Several American citizens were among the wounded, said the US embassy, which declared that "we are shocked and saddened by the terrorist attack" but gave no further details on the victims, citing privacy concerns.
The gunman started spraying bullets at the public bus and people on the street in the attack at the Tomb of David bus stop near the Old City's Zion Gate, recounted bus driver Daniel Kanievsky.
"I was coming from the Western Wall. The bus was full of passengers," he told reporters in front of his bullet-riddled vehicle.
"I stopped at the station of the Tomb of David. At this moment, the shooting started. I saw two people outside falling, two inside were bleeding. Everybody panicked."
- 'Lone assailant' -
One of the wounded was a pregnant woman, whose baby was delivered by Caesarean section after the attack, a spokesman at Jerusalem's Shaarei Tsedek Hospital told AFP.
"She remains intubated and in serious condition," he said. "The infant was delivered and is in serious but stable condition."
Local media reported a US Jewish family of four who had been waiting for a taxi were among the casualties.
The US embassy said that "we can confirm that US citizens were among the victims. We are gathering further information. Due to privacy concerns we will have no further comment."
Following an hours-long manhunt, police said a suspect had turned himself in. They also published a picture of the handgun he had allegedly used.
Prime Minister Yair Lapid told his cabinet meeting that "this is a lone assailant, a resident of the city with a criminal record".

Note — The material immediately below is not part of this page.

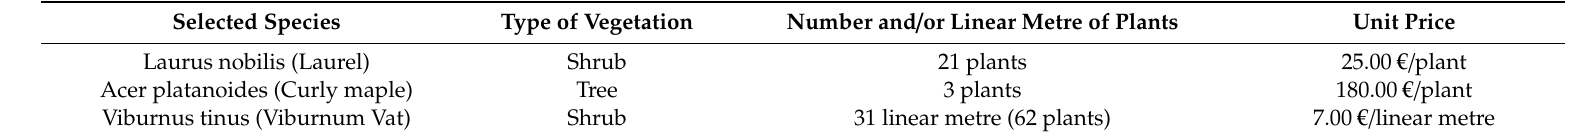
Table 6. Selected arboreal / arbustive species: number of units to be planted and corresponding unit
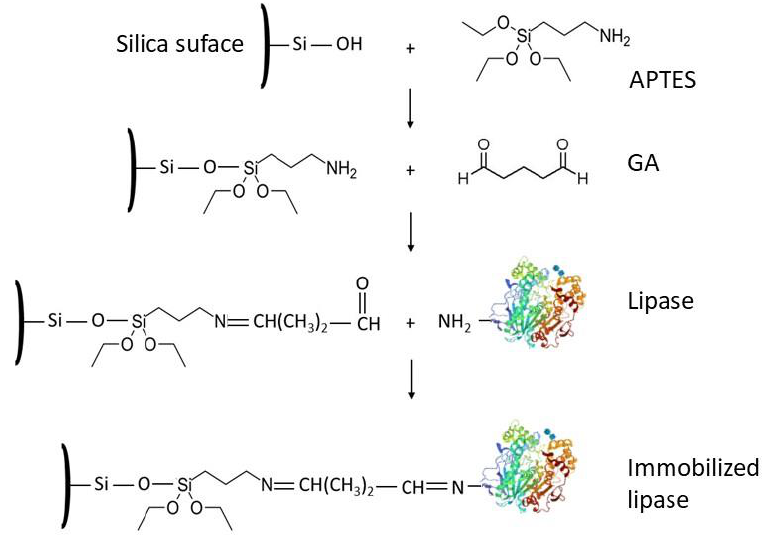
Figure 10. Lipase immobilization on epoxy-functionalized SBA-15. The application of magnetic nanoparticles in enzyme immobilization has received a great deal of attention due to the cheap and easy synthesis and better enzyme perfor- mance in recovery and reuse [114]. Core–shell structures of magnetic mesoporous silica that contain a superparamagnetic core and a large surface area provide an improved support system with high capacity and dispersion with external magnetic field [115]. Mehrasbi et al. [116] covalently immobilized lipase from Candida antarctica (CALB) on functionalized magnetic nanoparticles to catalyze biodiesel synthesis. Core–shell nano-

Lapid had earlier warned in a statement that "all those who seek us harm should know that they will pay a price for any harm to our civilians."
- 'Terror attack' -
Israel's emergency medical services, the Magen David Adom, also labelled the shooting spree a "terror attack".
"We were on the scene very quickly" on Ma'ale Hashalom Street, its medics said in a statement.
"We saw a passenger bus ... in the middle of the road. Bystanders called us to treat two males around 30 years old who were on the bus with gunshot wounds."
The Palestinian militant Islamist group Hamas, which controls the Gaza Strip, hailed a "heroic operation" without claiming responsibility for the attack.
"Our people will continue to resist and fight the occupier by all means," it said in a statement.
The shooting came a week after the end of a three-day conflict between Israel and Islamic Jihad militants in the densely populated Palestinian coastal enclave of Gaza.
At least 49 Palestinians, including Islamic Jihad fighters and a number of children, died in the violence which ended last Sunday after Egypt negotiated a truce.Since March, 19 people -- mostly Israeli civilians inside Israel -- have been killed in attacks, mostly by Palestinians. Three Israeli Arab attackers were also killed.
In the aftermath of those attacks, Israeli security forces stepped up raids in the occupied West Bank.
More than 50 Palestinians have been killed, including fighters and civilians, in operations and incidents in the West Bank since then.